**WORK ORDER:**
Please output exactly the lines from the one containing "universidad" through the end of the records below, leaving out any pictures.

**DATASET:**
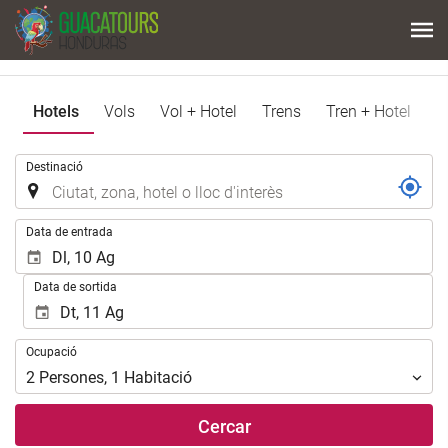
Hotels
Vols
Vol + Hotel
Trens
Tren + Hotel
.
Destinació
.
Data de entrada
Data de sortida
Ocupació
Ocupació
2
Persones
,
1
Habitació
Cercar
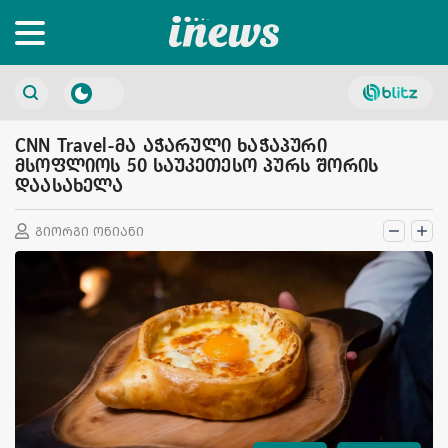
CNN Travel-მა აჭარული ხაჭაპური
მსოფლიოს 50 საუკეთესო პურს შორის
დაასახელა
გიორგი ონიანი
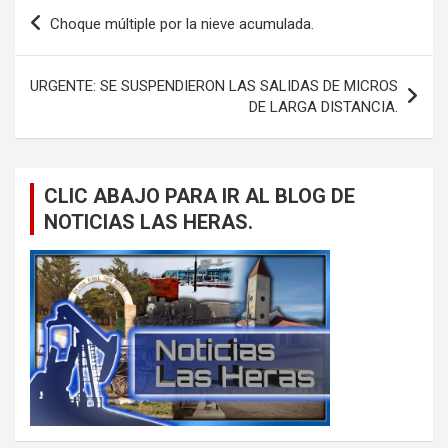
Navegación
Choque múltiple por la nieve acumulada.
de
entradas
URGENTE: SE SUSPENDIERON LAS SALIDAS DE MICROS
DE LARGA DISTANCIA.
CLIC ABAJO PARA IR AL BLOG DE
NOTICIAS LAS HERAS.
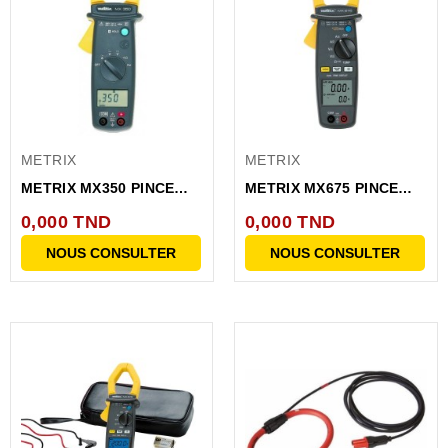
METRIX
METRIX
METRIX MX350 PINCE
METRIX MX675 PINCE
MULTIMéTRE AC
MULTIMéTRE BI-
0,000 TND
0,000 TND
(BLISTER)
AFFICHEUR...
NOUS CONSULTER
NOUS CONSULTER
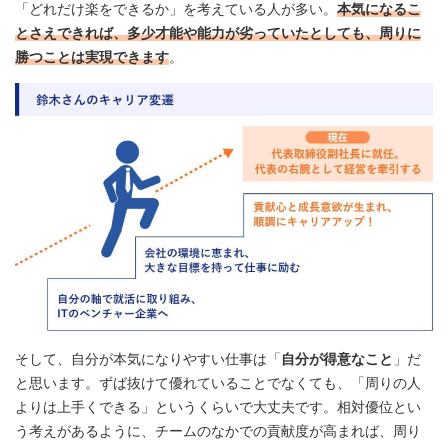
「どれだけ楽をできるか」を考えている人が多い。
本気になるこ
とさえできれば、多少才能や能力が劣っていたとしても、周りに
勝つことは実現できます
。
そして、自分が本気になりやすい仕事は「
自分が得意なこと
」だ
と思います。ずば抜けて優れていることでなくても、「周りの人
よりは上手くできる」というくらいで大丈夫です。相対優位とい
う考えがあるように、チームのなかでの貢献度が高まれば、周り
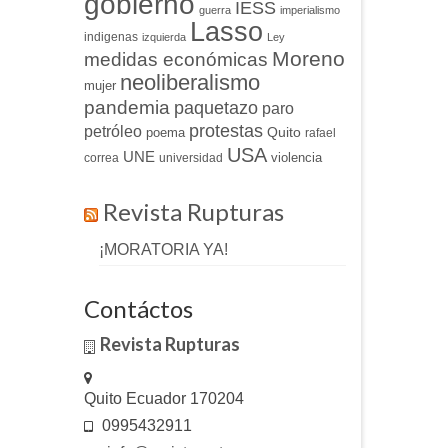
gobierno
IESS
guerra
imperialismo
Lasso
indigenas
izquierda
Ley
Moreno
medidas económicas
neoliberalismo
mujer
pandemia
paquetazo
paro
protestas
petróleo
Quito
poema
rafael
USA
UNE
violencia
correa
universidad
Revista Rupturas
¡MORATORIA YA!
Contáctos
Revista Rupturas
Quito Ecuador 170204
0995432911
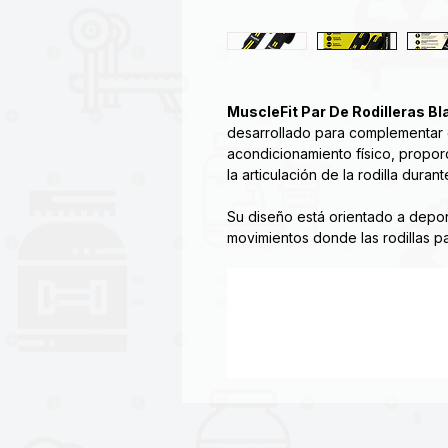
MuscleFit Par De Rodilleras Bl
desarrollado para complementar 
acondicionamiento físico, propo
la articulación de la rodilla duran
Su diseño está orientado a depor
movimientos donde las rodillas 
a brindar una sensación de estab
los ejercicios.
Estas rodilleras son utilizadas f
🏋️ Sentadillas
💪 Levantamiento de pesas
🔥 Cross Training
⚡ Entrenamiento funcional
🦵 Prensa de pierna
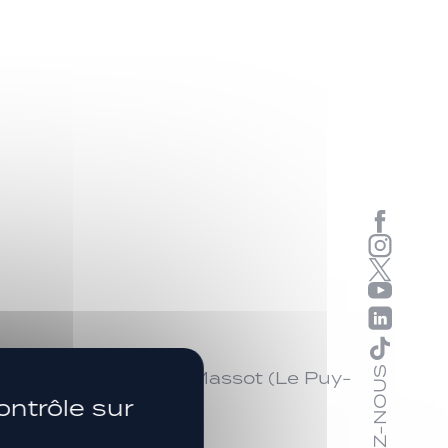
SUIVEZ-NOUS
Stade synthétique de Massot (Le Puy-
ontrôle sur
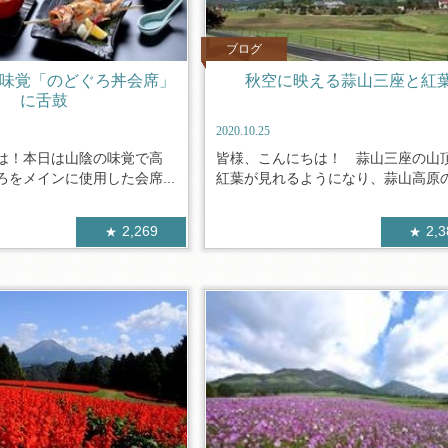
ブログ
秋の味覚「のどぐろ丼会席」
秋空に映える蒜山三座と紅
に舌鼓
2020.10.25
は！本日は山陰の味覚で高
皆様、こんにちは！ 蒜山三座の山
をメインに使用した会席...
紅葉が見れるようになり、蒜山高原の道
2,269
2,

**WRITTEN ANSWER:**
universidad
Revista Rupturas
¡MORATORIA YA!
Contáctos
Revista Rupturas
Quito Ecuador 170204
0995432911
MuscleFit Par De Rodilleras Bl
desarrollado para complementar 
acondicionamiento físico, propo
la articulación de la rodilla duran
Su diseño está orientado a depor
movimientos donde las rodillas 
a brindar una sensación de estab
los ejercicios.
Estas rodilleras son utilizadas f
🏋️ Sentadillas
💪 Levantamiento de pesas
🔥 Cross Training
⚡ Entrenamiento funcional
🦵 Prensa de pierna
SUIVEZ-NOUS
Stade synthétique de Massot (Le Puy-
ontrôle sur
ブログ
秋の味覚「のどぐろ丼会席」
秋空に映える蒜山三座と紅
に舌鼓
2020.10.25
は！本日は山陰の味覚で高
皆様、こんにちは！ 蒜山三座の山
をメインに使用した会席...
紅葉が見れるようになり、蒜山高原の道
2,269
2,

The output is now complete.